WHAT TO PRODUCE: Look below for the line containing "19: (492, 110, 52.95)"; from there, print each line exactly up to and including the line containing "32: (587, 30, 55.56)", and stop.

MATERIAL SHOWN:

----

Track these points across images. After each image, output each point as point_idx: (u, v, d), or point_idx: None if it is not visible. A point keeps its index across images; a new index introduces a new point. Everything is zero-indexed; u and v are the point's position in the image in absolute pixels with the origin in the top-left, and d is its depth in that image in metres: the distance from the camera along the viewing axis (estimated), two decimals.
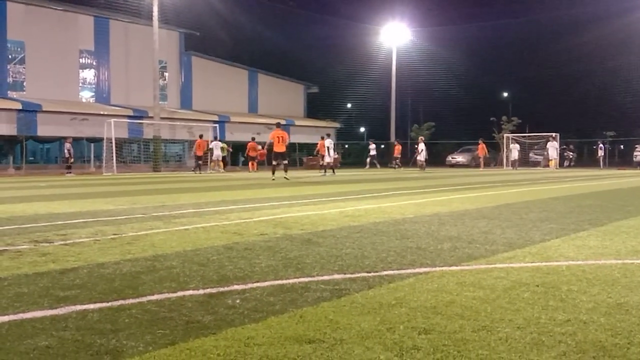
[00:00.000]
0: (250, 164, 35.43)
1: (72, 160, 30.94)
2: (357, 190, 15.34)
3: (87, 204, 11.03)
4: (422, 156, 35.60)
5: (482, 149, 40.87)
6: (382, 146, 51.48)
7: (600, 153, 44.38)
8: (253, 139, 36.73)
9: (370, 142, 42.81)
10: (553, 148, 39.76)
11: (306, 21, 64.22)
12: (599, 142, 46.03)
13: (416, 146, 36.90)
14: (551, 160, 39.69)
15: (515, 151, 41.30)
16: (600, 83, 60.01)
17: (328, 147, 29.29)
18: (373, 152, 40.86)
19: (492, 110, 52.95)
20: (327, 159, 29.23)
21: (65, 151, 30.94)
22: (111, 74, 41.06)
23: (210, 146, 34.25)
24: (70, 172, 29.54)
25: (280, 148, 22.11)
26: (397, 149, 39.62)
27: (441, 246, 5.99)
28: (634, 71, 57.06)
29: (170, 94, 44.70)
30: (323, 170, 29.23)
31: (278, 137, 22.15)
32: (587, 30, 55.56)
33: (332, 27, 61.72)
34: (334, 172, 29.19)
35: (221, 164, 34.36)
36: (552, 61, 63.07)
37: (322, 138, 31.79)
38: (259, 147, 35.35)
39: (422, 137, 38.17)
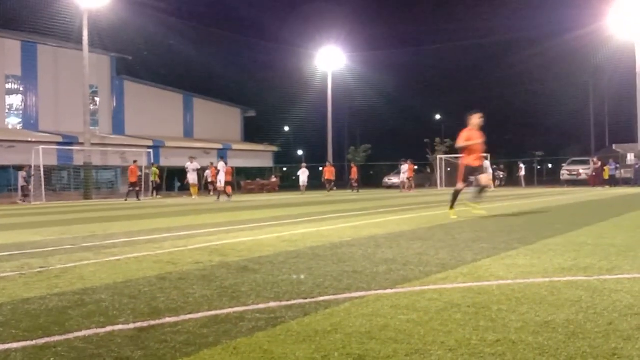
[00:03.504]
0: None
1: (30, 187, 30.19)
2: (295, 214, 15.32)
3: (12, 236, 10.57)
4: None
5: (410, 170, 39.41)
6: (320, 169, 51.83)
7: (522, 172, 45.88)
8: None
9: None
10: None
11: (242, 46, 64.38)
12: (519, 162, 47.55)
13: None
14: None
15: (403, 173, 39.70)
16: (529, 105, 62.70)
17: (219, 171, 28.43)
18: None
19: (426, 132, 54.36)
20: (218, 184, 28.49)
21: (21, 179, 30.62)
22: (39, 99, 39.87)
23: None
24: (23, 200, 29.32)
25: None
26: (329, 171, 39.14)
27: (377, 269, 6.03)
28: (559, 94, 59.92)
29: (102, 119, 43.73)
30: (217, 196, 28.86)
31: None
32: (517, 54, 58.19)
33: (268, 52, 62.32)
34: (218, 198, 28.33)
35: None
36: (483, 84, 65.58)
37: (211, 164, 32.36)
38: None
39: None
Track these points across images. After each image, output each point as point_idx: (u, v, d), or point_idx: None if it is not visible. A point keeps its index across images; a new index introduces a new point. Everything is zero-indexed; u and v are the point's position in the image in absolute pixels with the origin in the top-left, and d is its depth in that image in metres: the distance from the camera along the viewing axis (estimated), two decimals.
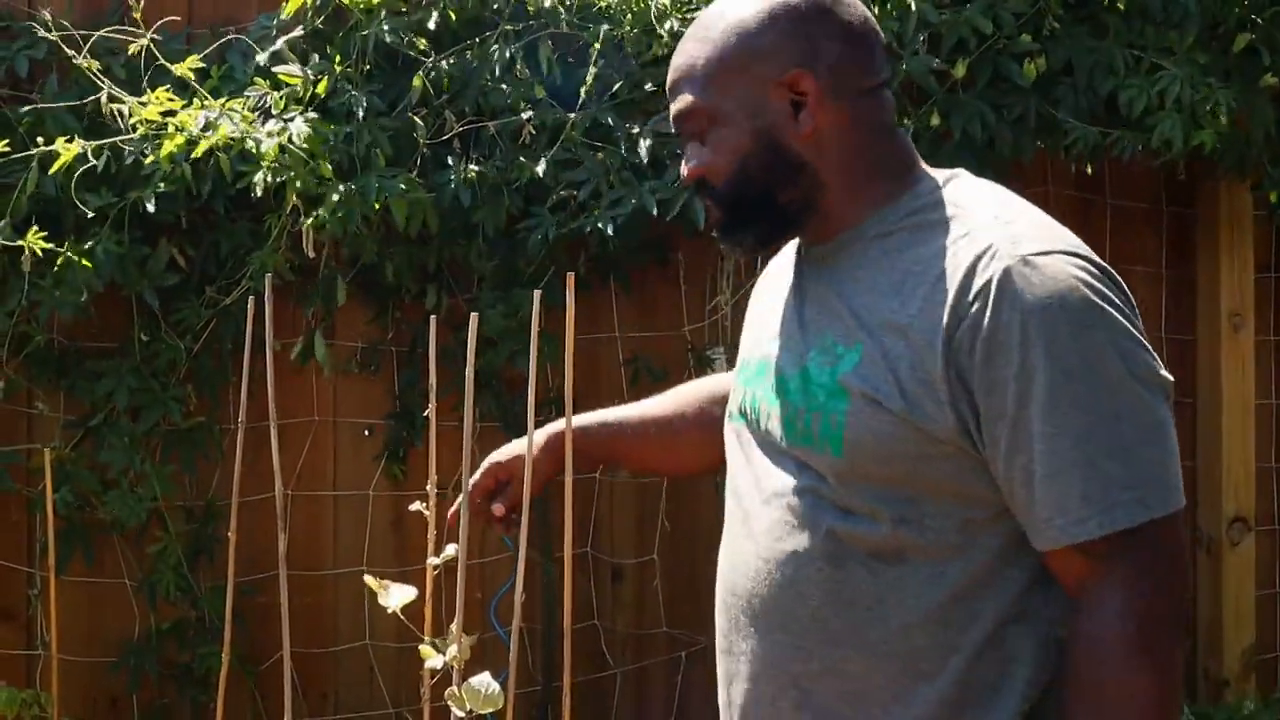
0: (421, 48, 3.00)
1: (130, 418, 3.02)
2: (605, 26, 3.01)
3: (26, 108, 2.88)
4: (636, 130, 2.96)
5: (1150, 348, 1.31)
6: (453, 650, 2.20)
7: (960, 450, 1.28)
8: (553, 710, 3.19)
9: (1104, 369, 1.25)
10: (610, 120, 2.99)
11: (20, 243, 2.73)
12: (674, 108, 1.42)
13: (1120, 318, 1.28)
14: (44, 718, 2.86)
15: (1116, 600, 1.25)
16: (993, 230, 1.31)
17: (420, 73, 2.96)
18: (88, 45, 2.86)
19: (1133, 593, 1.25)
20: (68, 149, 2.75)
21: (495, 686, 2.10)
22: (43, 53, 2.94)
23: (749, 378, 1.46)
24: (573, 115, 2.98)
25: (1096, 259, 1.32)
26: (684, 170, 1.44)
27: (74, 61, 2.86)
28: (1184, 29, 2.97)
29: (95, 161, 2.77)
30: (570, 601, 2.76)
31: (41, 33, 2.87)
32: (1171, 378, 1.32)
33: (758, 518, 1.39)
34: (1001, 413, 1.26)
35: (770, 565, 1.36)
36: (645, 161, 2.94)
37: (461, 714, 2.20)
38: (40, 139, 2.80)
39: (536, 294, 2.67)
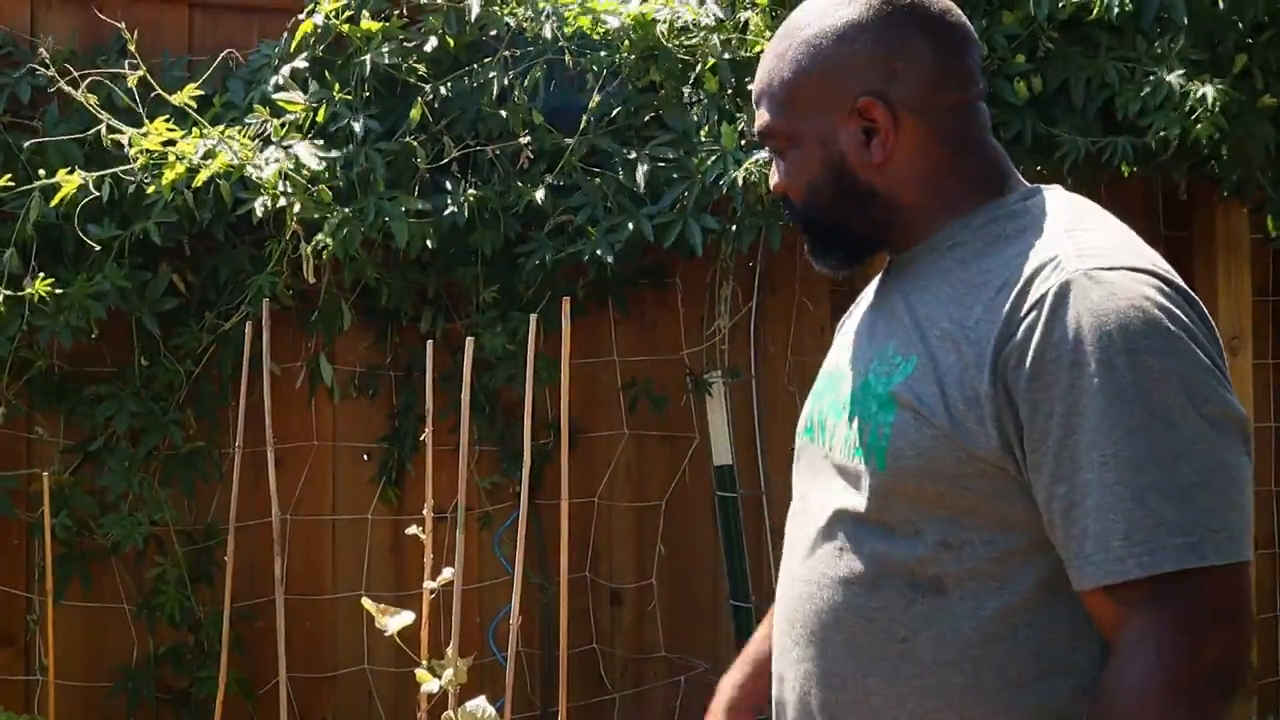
0: (420, 73, 3.02)
1: (130, 442, 3.03)
2: (603, 53, 3.03)
3: (29, 142, 2.90)
4: (633, 156, 2.98)
5: (1227, 382, 1.19)
6: (449, 674, 2.20)
7: (1001, 470, 1.21)
8: None
9: (1164, 399, 1.14)
10: (607, 146, 3.00)
11: (27, 291, 2.75)
12: (758, 119, 1.39)
13: (1193, 345, 1.17)
14: None
15: (1150, 652, 1.13)
16: (1062, 242, 1.23)
17: (419, 98, 2.98)
18: (86, 82, 2.87)
19: (1171, 646, 1.13)
20: (69, 180, 2.77)
21: (491, 710, 2.10)
22: (44, 80, 2.96)
23: (820, 391, 1.42)
24: (570, 141, 2.99)
25: (1177, 280, 1.22)
26: (771, 182, 1.42)
27: (74, 95, 2.87)
28: (1175, 39, 2.98)
29: (97, 192, 2.78)
30: (568, 625, 2.77)
31: (42, 69, 2.89)
32: (1247, 414, 1.20)
33: (809, 538, 1.34)
34: (1045, 436, 1.17)
35: (812, 588, 1.32)
36: (643, 188, 2.95)
37: None
38: (42, 170, 2.82)
39: (533, 318, 2.69)
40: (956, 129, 1.33)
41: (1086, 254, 1.21)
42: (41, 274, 2.78)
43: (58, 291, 2.77)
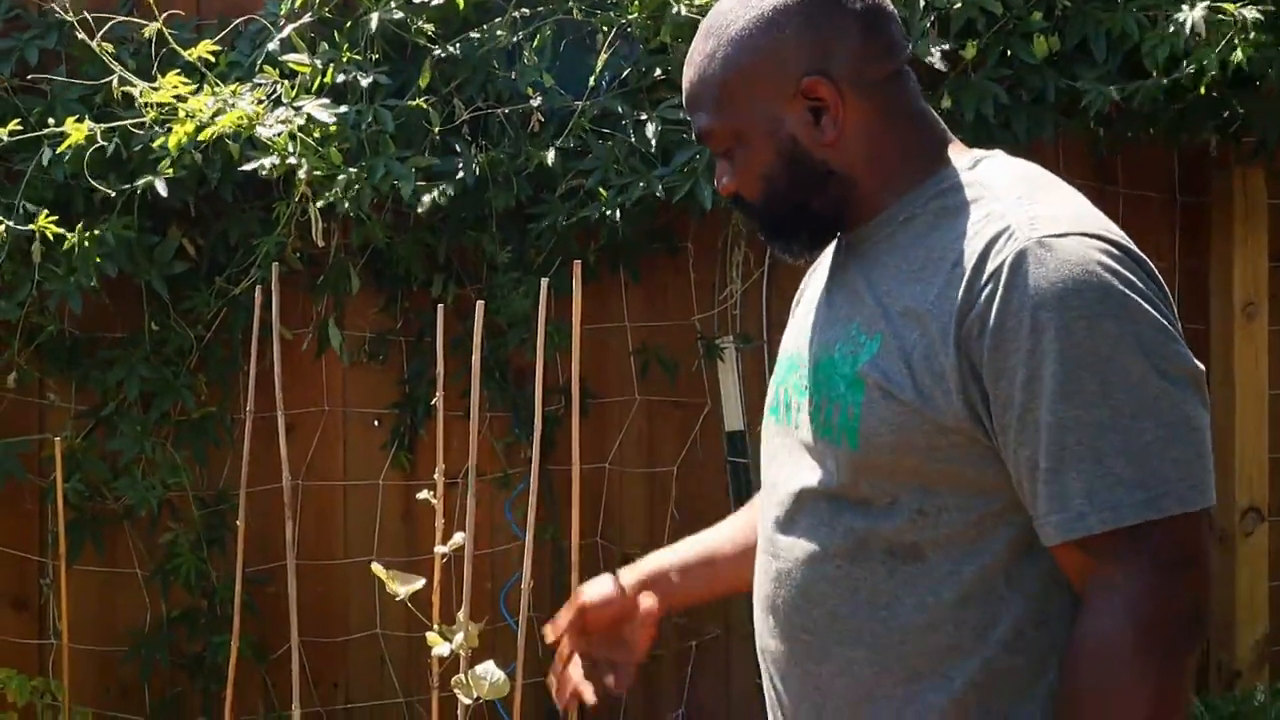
0: (429, 33, 2.99)
1: (141, 407, 3.03)
2: (613, 13, 3.00)
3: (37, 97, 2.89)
4: (644, 118, 2.95)
5: (1180, 337, 1.23)
6: (459, 637, 2.20)
7: (972, 439, 1.24)
8: None
9: (1120, 360, 1.19)
10: (619, 108, 2.98)
11: (31, 227, 2.74)
12: (694, 126, 1.38)
13: (1145, 305, 1.21)
14: (56, 706, 2.88)
15: (1118, 601, 1.19)
16: (1013, 211, 1.26)
17: (428, 60, 2.95)
18: (102, 31, 2.86)
19: (1137, 593, 1.19)
20: (78, 129, 2.76)
21: (501, 675, 2.10)
22: (53, 42, 2.95)
23: (782, 374, 1.43)
24: (581, 103, 2.97)
25: (1125, 242, 1.26)
26: (718, 185, 1.40)
27: (86, 49, 2.86)
28: None
29: (105, 143, 2.77)
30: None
31: (59, 13, 2.87)
32: (1202, 367, 1.25)
33: (781, 517, 1.36)
34: (1009, 402, 1.21)
35: (791, 564, 1.34)
36: (654, 148, 2.93)
37: (469, 701, 2.20)
38: (51, 122, 2.81)
39: (544, 282, 2.68)
40: (895, 97, 1.35)
41: (1039, 222, 1.24)
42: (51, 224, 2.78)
43: (67, 237, 2.76)
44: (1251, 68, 2.87)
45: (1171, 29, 2.85)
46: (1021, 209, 1.26)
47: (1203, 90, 2.91)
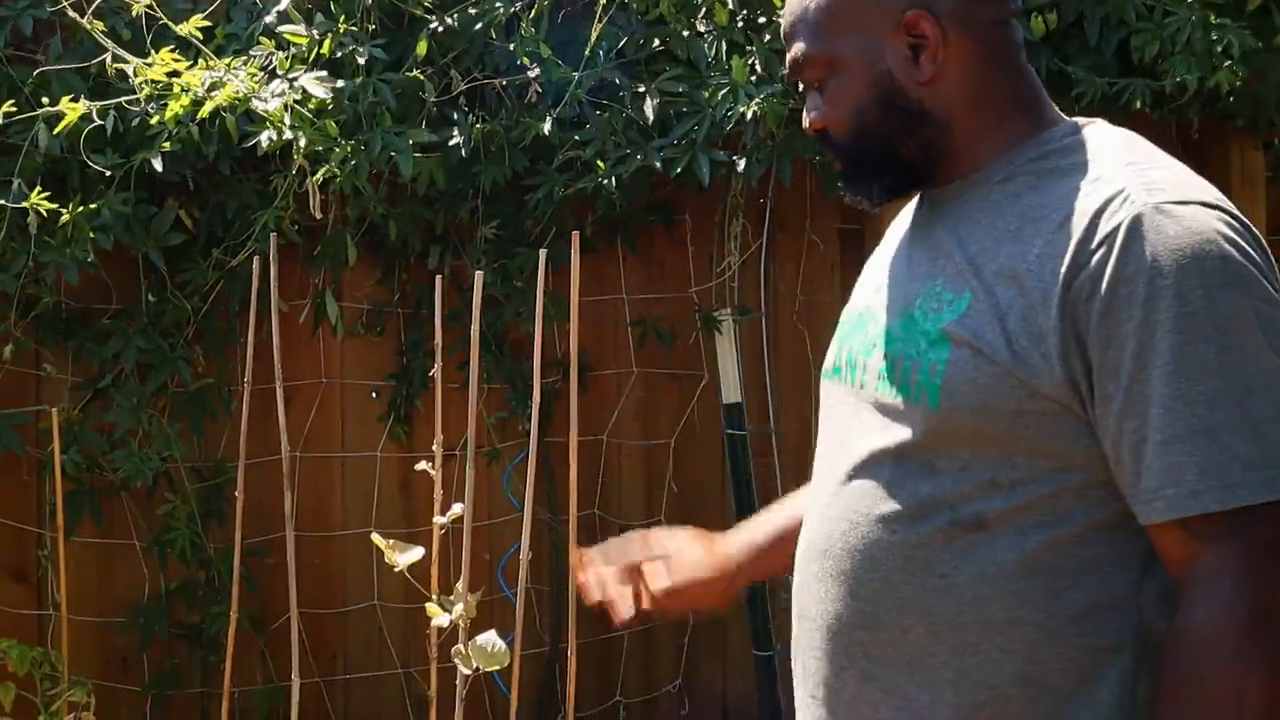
0: (426, 4, 2.97)
1: (138, 379, 3.03)
2: None
3: (36, 71, 2.87)
4: (642, 89, 2.94)
5: None
6: (459, 608, 2.21)
7: (1064, 408, 1.19)
8: (560, 670, 3.20)
9: (1239, 334, 1.14)
10: (616, 79, 2.97)
11: (25, 204, 2.72)
12: (789, 55, 1.34)
13: (1264, 280, 1.17)
14: (55, 676, 2.89)
15: (1229, 587, 1.13)
16: (1127, 175, 1.21)
17: (424, 31, 2.94)
18: (93, 7, 2.84)
19: (1250, 580, 1.12)
20: (73, 108, 2.74)
21: (501, 645, 2.11)
22: (46, 13, 2.93)
23: (847, 332, 1.38)
24: (577, 74, 2.96)
25: (1242, 217, 1.21)
26: (805, 121, 1.36)
27: (78, 22, 2.84)
28: None
29: (101, 121, 2.76)
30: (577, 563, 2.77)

----

WORKED SOLUTION:
19: (492, 110, 52.95)
20: (327, 159, 29.23)
21: (65, 151, 30.94)
22: (111, 74, 41.06)
23: (210, 146, 34.25)
24: (70, 172, 29.54)
25: (280, 148, 22.11)
26: (397, 149, 39.62)
27: (441, 246, 5.99)
28: (634, 71, 57.06)
29: (170, 94, 44.70)
30: (323, 170, 29.23)
31: (278, 137, 22.15)
32: (587, 30, 55.56)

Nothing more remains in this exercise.